**Records provided:**
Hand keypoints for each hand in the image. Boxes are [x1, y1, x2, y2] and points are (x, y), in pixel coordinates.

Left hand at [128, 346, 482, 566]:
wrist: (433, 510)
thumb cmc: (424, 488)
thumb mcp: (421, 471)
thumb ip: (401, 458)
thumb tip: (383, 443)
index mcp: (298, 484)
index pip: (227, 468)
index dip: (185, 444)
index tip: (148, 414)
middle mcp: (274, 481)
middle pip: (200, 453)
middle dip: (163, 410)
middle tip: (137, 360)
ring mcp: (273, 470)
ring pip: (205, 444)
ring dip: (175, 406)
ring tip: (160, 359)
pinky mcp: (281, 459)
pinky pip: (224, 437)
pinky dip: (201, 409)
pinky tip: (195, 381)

---

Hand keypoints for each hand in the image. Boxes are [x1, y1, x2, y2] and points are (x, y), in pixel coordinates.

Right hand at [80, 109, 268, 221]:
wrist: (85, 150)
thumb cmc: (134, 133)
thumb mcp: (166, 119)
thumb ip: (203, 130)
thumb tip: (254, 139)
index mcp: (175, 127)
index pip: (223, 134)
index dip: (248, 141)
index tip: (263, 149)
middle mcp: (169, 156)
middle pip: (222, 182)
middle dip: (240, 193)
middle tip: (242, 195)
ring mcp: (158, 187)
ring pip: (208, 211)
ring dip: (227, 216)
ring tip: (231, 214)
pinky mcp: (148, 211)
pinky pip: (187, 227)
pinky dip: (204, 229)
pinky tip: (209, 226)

...

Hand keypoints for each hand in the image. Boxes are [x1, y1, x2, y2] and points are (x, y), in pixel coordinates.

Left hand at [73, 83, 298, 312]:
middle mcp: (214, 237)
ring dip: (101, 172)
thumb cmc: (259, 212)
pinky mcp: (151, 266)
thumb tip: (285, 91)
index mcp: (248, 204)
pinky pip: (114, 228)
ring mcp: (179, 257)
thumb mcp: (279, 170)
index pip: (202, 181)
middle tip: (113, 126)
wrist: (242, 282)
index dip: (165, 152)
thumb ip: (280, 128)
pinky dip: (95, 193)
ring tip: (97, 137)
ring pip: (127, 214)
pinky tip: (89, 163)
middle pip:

**The problem:**
Each line that mentions the string "index" must be copied from the listing.

**Your solution:**
index mcp: (298, 484)
index pip: (227, 468)
index dip: (185, 444)
index tip: (148, 414)
index mcp: (175, 127)
index pip: (223, 134)
index dip: (248, 141)
index tip: (263, 149)
index mcp: (248, 204)
index pip: (202, 181)
index dip: (165, 152)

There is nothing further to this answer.